Mr. Biden made clear in a statement Monday that he doesn’t support Congress trying to add sick-leave provisions in the legislation.

“However well-intentioned, any changes would risk delay and a debilitating shutdown,” Mr. Biden said. “The agreement was reached in good faith by both sides. I share workers’ concern about the inability to take leave to recover from illness or care for a sick family member. No one should have to choose between their job and their health — or the health of their children. I have pressed legislation and proposals to advance the cause of paid leave in my two years in office, and will continue to do so.”

But, the president said, “at this critical moment for our economy, in the holiday season, we cannot let our strongly held conviction for better outcomes for workers deny workers the benefits of the bargain they reached, and hurl this nation into a devastating rail freight shutdown.”

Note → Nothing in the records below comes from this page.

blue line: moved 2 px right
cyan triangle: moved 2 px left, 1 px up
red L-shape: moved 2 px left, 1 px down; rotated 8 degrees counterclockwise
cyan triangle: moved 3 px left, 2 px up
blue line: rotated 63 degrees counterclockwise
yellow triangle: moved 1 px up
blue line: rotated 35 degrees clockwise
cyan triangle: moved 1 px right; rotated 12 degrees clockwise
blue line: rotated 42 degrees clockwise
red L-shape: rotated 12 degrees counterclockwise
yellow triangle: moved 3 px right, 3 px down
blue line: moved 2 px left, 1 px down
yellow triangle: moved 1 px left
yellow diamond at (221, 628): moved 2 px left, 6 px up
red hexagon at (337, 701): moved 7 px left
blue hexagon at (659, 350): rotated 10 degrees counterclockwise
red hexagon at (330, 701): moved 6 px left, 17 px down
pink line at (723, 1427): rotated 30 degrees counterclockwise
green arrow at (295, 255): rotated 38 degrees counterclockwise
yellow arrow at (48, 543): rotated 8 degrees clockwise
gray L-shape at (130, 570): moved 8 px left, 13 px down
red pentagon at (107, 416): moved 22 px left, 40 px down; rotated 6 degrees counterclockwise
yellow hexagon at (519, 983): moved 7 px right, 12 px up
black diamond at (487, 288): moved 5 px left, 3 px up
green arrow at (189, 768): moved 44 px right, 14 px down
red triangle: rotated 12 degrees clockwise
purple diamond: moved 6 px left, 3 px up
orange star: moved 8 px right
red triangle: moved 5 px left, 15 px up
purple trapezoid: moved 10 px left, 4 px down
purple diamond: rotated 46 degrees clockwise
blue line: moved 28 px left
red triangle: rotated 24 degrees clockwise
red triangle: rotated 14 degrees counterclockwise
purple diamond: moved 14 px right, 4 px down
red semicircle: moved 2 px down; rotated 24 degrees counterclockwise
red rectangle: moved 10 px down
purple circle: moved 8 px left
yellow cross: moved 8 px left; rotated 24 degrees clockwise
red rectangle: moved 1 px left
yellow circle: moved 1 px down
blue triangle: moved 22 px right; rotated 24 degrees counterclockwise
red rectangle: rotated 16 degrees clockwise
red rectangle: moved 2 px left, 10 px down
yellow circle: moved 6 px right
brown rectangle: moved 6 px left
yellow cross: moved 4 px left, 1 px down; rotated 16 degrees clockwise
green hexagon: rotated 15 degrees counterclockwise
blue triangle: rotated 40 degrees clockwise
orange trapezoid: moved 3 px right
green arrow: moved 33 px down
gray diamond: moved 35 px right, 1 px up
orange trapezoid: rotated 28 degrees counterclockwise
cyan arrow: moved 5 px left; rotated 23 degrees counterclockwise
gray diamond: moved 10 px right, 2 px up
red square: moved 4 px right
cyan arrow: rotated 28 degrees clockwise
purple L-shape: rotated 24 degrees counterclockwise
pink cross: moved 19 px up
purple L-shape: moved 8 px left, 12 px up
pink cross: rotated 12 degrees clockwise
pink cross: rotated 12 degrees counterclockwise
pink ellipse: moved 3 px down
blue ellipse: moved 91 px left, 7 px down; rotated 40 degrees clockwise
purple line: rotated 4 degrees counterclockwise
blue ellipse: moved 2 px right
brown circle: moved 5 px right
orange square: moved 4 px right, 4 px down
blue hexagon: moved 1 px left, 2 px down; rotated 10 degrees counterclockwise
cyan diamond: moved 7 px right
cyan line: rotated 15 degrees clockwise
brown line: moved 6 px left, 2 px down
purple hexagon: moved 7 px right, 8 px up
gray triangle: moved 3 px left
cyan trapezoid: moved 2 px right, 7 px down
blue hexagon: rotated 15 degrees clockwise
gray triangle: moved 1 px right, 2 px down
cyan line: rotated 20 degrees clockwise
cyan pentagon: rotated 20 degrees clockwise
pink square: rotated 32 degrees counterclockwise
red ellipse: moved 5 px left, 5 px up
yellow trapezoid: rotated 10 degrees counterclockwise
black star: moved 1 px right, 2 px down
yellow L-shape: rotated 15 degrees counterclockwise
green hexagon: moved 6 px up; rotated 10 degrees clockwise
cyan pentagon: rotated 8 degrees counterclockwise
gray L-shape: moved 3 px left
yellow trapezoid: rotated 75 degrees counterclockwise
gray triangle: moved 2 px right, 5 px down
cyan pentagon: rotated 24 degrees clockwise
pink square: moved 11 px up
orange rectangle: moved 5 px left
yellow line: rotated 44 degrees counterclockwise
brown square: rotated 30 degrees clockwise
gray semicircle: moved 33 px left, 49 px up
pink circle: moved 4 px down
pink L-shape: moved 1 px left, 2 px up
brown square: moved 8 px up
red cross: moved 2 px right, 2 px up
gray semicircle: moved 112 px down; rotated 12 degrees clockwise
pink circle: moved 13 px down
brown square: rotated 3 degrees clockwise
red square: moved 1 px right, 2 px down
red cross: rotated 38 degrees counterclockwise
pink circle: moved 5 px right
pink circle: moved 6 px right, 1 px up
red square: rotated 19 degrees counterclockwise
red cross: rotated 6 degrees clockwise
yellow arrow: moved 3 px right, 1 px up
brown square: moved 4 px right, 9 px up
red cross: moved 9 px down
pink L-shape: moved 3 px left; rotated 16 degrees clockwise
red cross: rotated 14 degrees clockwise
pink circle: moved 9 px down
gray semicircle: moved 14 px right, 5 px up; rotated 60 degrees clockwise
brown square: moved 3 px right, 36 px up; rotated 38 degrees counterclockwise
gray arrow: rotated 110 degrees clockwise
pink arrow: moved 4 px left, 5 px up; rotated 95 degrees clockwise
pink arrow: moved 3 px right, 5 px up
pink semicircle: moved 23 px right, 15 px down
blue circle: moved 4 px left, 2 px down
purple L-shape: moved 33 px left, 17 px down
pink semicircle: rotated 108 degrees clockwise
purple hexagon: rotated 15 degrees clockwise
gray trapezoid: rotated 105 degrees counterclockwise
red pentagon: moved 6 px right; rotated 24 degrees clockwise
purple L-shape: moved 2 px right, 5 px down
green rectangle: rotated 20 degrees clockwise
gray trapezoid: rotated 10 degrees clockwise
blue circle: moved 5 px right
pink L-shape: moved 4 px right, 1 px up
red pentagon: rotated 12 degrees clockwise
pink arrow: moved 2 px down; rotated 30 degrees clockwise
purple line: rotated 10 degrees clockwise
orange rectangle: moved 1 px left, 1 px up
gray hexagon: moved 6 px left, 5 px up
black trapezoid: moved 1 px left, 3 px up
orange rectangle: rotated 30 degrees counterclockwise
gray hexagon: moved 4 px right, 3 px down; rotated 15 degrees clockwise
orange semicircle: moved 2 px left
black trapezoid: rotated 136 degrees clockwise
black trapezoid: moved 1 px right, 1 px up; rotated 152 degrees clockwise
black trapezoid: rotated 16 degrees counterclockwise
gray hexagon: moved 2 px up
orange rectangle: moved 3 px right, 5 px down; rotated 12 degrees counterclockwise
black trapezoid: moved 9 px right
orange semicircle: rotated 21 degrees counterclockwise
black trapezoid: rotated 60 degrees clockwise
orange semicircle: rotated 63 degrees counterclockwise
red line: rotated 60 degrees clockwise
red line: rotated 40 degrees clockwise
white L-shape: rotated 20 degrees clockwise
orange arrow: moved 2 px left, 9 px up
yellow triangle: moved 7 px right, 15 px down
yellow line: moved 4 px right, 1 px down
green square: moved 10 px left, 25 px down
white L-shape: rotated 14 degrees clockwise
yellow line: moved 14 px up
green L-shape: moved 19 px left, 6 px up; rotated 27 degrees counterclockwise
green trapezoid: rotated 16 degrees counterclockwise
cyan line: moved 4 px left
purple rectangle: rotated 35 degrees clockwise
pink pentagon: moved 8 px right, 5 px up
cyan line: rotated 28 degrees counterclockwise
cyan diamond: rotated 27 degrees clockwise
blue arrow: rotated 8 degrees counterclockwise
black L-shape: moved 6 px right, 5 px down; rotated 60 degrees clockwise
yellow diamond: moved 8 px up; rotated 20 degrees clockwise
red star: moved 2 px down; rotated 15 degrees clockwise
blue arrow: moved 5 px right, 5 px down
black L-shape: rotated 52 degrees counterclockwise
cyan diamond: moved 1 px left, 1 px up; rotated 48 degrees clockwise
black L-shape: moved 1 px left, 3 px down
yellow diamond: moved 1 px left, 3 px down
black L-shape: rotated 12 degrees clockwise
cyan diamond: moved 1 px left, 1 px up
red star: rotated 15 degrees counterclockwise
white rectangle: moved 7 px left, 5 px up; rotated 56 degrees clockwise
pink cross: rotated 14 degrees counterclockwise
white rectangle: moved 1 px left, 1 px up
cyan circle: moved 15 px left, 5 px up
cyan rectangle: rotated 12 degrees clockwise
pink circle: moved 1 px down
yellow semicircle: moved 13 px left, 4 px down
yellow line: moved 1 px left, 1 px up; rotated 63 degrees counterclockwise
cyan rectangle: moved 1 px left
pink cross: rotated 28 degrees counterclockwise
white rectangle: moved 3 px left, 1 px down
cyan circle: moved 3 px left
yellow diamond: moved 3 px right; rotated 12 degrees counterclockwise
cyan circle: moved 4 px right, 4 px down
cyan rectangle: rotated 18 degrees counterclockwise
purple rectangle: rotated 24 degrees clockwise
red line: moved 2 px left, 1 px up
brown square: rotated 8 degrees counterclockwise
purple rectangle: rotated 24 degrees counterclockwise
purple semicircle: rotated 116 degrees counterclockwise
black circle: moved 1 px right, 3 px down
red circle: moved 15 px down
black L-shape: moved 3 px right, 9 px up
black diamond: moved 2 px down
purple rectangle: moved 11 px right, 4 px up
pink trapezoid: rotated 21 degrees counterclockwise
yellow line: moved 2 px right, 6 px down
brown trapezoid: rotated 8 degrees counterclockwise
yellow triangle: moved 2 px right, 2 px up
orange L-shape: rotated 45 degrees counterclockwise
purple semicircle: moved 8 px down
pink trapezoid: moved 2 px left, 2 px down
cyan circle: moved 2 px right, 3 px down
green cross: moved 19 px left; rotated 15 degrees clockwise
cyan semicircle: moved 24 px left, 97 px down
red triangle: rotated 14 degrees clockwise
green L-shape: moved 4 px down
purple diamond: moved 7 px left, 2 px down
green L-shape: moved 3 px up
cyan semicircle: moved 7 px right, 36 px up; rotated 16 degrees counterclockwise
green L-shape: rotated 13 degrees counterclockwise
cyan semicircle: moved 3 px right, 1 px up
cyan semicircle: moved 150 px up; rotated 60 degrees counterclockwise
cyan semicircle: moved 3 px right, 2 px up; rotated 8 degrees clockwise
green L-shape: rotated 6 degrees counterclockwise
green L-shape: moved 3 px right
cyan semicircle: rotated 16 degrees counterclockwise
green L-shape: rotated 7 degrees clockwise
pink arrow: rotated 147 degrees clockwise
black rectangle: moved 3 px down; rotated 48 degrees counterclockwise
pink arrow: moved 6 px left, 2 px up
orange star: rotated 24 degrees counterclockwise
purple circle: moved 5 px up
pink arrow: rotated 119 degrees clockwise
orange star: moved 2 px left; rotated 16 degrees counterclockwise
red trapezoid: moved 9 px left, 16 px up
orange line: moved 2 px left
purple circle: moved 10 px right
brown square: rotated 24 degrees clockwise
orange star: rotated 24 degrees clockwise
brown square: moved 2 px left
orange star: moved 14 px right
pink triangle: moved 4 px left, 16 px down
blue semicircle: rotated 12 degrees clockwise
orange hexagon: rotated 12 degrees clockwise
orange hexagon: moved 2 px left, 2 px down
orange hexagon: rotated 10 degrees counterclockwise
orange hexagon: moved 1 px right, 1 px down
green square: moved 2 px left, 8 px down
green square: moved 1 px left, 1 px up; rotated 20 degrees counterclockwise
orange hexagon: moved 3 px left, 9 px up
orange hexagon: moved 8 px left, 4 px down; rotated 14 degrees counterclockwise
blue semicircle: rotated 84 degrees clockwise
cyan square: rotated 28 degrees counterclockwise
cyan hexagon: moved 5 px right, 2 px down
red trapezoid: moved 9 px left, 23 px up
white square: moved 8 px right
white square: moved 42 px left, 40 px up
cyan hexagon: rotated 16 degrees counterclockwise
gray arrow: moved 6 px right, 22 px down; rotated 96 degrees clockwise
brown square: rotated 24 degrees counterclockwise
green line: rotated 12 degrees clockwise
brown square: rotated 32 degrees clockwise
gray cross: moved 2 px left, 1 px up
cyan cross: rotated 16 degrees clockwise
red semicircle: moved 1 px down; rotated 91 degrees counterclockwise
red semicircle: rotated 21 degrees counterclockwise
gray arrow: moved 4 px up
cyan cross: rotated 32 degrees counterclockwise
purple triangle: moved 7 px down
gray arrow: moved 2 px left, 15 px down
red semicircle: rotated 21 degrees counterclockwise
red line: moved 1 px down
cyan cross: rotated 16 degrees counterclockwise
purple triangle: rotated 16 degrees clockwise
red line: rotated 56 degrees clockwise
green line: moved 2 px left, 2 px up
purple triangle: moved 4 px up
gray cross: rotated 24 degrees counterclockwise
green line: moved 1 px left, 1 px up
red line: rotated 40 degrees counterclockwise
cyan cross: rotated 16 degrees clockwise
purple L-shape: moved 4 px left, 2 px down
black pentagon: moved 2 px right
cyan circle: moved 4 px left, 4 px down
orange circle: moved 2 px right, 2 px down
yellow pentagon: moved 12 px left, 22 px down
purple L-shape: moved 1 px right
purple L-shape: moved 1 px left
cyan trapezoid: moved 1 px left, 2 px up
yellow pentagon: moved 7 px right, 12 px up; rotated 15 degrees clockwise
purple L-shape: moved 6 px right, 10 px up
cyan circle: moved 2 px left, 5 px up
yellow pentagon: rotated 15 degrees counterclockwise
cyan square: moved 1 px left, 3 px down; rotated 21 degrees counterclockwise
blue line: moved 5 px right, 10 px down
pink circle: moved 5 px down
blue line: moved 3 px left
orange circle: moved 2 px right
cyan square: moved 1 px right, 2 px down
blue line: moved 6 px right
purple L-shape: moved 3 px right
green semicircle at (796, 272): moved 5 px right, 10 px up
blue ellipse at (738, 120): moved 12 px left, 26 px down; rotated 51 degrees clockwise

The position, deeply unpopular with labor, is opening a rift between the White House and unions whose support was crucial to Mr. Biden’s election in 2020.

BMWED urged Mr. Biden “and any member of Congress that truly supports the working class to ensure that any regulations provide paid sick leave for all railroad workers.”

“It is not enough to ‘share workers’ concerns,’” the union said.

Michael Baldwin, president of the Brotherhood of Railroad Signalmen, said Mr. Biden had let down union members.

“We’re trying to address an issue here of sick time … this action prevents us from reaching the end of our process,” he said on CNN.

The left-of-center group Patriotic Millionaires said Mr. Biden was betraying workers in favor of billionaire railroad owners.

“If Biden were as pro-union as he claims to be, he could have called on Congress to improve the contract for workers and force railway management to accept it. He did not do that,” said Morris Pearl, the group’s chairman. 

“If Congress votes to force rail workers to accept the current deal, they will be doing a massive disservice to workers who deserve fair compensation and adequate sick leave. By choosing to ram through this terrible deal, Joe Biden and Democratic leadership in Congress are betraying the rail unions and taking the side of billionaires like Warren Buffet, whose company Berkshire Hathaway owns BNSF, one of the largest railways in America,” Mr. Pearl said.

Jonah Furman, a labor activist who worked for Mr. Sanders’ 2020 presidential campaign, called Mr. Biden’s move a “full sellout from the White House for the majority of rail workers who rejected the deal the President brokered, preemptively denying them the right to strike.”

“This was the ‘which side are you on?’ moment, and the White House chose the railroad bosses,” Mr. Furman tweeted.

Congress is authorized under the 1926 Railway Labor Act to intervene in railroad strikes. 

In 1992, the last time Congress intervened, Mr. Biden was one of only six senators to vote against congressional action that resolved the railroad labor dispute.

White House press secretary Karine Jean-Pierre didn’t answer directly when asked whether Mr. Biden was “flip-flopping” on the issue. 

She said only that she was not “going to legislate” on the subject.